Kannst du den Forumsthread zu den Farbwerten eines Bildes von „# Zugriff auf“ bis „ich anfangen soll.“ wortgetreu wiedergeben?

** DOKUMENTTEXT **
####################

# Zugriff auf die Farbwerte eines Bildes



## Heidilein (25. Nov 2005)

Hi.
Ich komm sofort zum Thema: Ich hab ein Programm mit swing geschrieben, womit man Bilder laden kann. Die Bilder die ich habe, sind aber sehr dunkel. Ich möchte diese aufhellen bzw. normieren. Nur weiss ich nicht wo ich anfangen soll. 
Wie kann ich auf die Farbwerte bzw. Grauwerte eines Bildes zugreifen? Gibt es da ein Package oder ne Methode oder Ähnliches?


----------



## The_S (25. Nov 2005)

Jo, gibt schon vorgefertigte Filter (einfach mal im Forum suchen). Kannst dir aber auch die Methoden selber schreiben. Kleine Ansatz für das aufhellen

- Jeden Pixel des Bildes in zwei verschachtelten Schleifen durchgehen und holen mit buffimg.getRGB(x, y)
- daraus eine neue Color erstellen, von der dann die rot grün und blau werte (getRed(), getGeen(), getBlue()) auslesen
- diese dann um jeweils den selben wert erhöhen
- die Farbe auf den Pixel mit setRGB zurückschreiben

für Graustufen könnteste einfach den mittlerwert des Pixels ermitteln und dann alle farben auf diesen Ton setzen. Also (Rot + Grün + Blau) / 3


----------



## Beni (25. Nov 2005)

####################

Gespeicherte Datensätze
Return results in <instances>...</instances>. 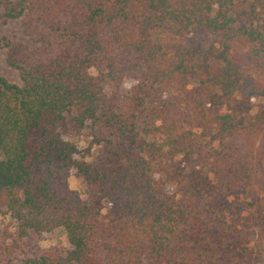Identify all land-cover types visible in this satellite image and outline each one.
Returning <instances> with one entry per match:
<instances>
[{
    "label": "trees",
    "instance_id": "1",
    "mask_svg": "<svg viewBox=\"0 0 264 264\" xmlns=\"http://www.w3.org/2000/svg\"><path fill=\"white\" fill-rule=\"evenodd\" d=\"M0 17L23 36L0 37L20 80L0 76V264H231L228 197L264 192V108L205 96L264 103V0H0ZM58 227L69 249L24 254Z\"/></svg>",
    "mask_w": 264,
    "mask_h": 264
},
{
    "label": "rangeland",
    "instance_id": "2",
    "mask_svg": "<svg viewBox=\"0 0 264 264\" xmlns=\"http://www.w3.org/2000/svg\"><path fill=\"white\" fill-rule=\"evenodd\" d=\"M3 35H14L17 39L23 40L19 29V21L11 20L3 23L0 17V37ZM155 40L162 43L165 49H169L174 37L167 34H158ZM91 73L95 74L96 70L92 69ZM0 76L12 83H20L17 72L6 65L5 50L1 47ZM205 88L209 90L208 87ZM212 93L214 94L210 98ZM205 98L207 100L206 110L208 113L230 114L235 119L252 116L259 108H264V103L261 99L243 103L237 94L221 97L219 92H210ZM213 99L217 102L215 105H211ZM63 138L75 143L81 152H84V150L88 151V154L83 157L84 160L89 161L94 155L95 147L92 145V137L89 130L78 128L69 122ZM68 182L70 188L76 190L83 200L87 198L85 185L75 175L74 169L70 170ZM228 200L233 208L226 214L227 232L230 236H234L232 240L238 241L236 250L241 252L240 254H233L230 263L264 264V192H248L244 188H240L230 194ZM8 223L9 221L6 217L0 216V225ZM70 247L64 229L58 227L48 233L30 235L23 243L22 251L25 255H29L32 252L49 251L62 253ZM19 259L20 256H17L15 264H18L17 261Z\"/></svg>",
    "mask_w": 264,
    "mask_h": 264
}]
</instances>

####################

** ANTWORT **
# Zugriff auf die Farbwerte eines Bildes



## Heidilein (25. Nov 2005)

Hi.
Ich komm sofort zum Thema: Ich hab ein Programm mit swing geschrieben, womit man Bilder laden kann. Die Bilder die ich habe, sind aber sehr dunkel. Ich möchte diese aufhellen bzw. normieren. Nur weiss ich nicht wo ich anfangen soll.